Qualcosa di buono c’è e si potrebbe tirar fuori soprattutto dai bronzi e dai disegni. Ma è un’opera di cernita che non varrebbe a chiarire le idee. Vorrei piuttosto raccontare un episodio che spesso mi torna in mente a contatto con le opere esposte in tante mostre d’arte contemporanea.

Fu durante le esercitazioni di Clinica neurologica che un maniaco depressivo nella fase di eccitazione maniacale, davanti a un raccordo della conduttura idrica (da lui considerato un microfono), volle cantare a tutto il mondo le sue canzoni. Erano una serie di note: un Mi, un Sol, un Fa, molto prolungati con la sola pausa per il respiro. Ora tante volte, a contatto con l’arte di avanguardia, ho come l’impressione di trovarmi di fronte a delle note, a delle parole isolate: linee, forme, colori isolati, lucidati e messi in cornice così come sono, come parole senza significato.
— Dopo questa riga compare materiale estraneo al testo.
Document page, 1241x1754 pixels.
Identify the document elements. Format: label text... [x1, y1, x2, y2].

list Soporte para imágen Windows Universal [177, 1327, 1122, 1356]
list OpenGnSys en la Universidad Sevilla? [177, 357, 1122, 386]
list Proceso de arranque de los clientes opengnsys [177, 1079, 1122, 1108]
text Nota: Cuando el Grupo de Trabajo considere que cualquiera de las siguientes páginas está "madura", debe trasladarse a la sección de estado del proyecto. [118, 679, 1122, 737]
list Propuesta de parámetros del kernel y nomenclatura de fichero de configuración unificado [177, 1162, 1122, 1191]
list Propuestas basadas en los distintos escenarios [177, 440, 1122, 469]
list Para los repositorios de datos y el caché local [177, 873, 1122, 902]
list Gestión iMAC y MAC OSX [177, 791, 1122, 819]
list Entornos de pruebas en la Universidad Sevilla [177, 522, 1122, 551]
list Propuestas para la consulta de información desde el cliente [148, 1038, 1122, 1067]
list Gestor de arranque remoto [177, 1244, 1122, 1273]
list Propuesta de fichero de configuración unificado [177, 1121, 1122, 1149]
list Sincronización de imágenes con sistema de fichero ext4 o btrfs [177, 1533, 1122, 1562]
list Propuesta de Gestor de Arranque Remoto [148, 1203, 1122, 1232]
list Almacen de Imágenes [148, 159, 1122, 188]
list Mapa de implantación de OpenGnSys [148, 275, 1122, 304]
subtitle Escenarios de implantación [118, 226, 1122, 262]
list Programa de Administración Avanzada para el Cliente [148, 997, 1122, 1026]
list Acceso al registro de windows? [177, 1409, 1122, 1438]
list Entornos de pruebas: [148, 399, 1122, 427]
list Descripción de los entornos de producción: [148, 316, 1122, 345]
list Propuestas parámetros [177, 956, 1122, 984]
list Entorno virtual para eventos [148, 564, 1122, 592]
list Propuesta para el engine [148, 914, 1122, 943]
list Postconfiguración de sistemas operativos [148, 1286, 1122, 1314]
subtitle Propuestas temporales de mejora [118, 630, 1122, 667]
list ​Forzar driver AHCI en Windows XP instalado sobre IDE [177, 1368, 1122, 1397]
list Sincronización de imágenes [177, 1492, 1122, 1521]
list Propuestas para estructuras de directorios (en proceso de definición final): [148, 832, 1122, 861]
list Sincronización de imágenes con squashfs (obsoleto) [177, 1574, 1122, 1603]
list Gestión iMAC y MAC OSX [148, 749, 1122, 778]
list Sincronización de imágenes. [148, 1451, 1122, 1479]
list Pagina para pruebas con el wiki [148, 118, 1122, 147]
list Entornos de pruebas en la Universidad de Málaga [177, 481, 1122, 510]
Certo, di essere passata (l’arte contemporanea) come un uragano su un campo dove la gramigna aveva distrutto ogni albero fruttifero, io gliene sono riconoscente. Però questo non giustifica il rifiuto a costruire. Ricordo quei tre angeli (nella foto) che assistono Gesù nel Battesimo di santa Corona a Vicenza. Sono lì in piedi su un sasso rivestito di muschio, coperti di tre pezze di stoffa: l’una scarlatta, l’altra gialla, la terza cobalto. Colori messi lì uno accanto all’altro con libertà e arditezza quasi a voler rendere presente accanto a Gesù tutto il mondo sensibile. Ricordo ancora Masaccio costruire il suo primo “crocifisso” piantando la croce su una grande pozza di vermiglio: il mantello della Maddalena adorante. Opere che non si possono dimenticare, non si possono neppure copiare perché diversa è la sintesi figurativa usata per dire quel qualcosa che luccica nell’intimo delle cose: la partecipazione di ogni forma alla divinità di Cristo attraverso la sua umanità. In tal senso potremmo dire che l’arte vera è arte sacra.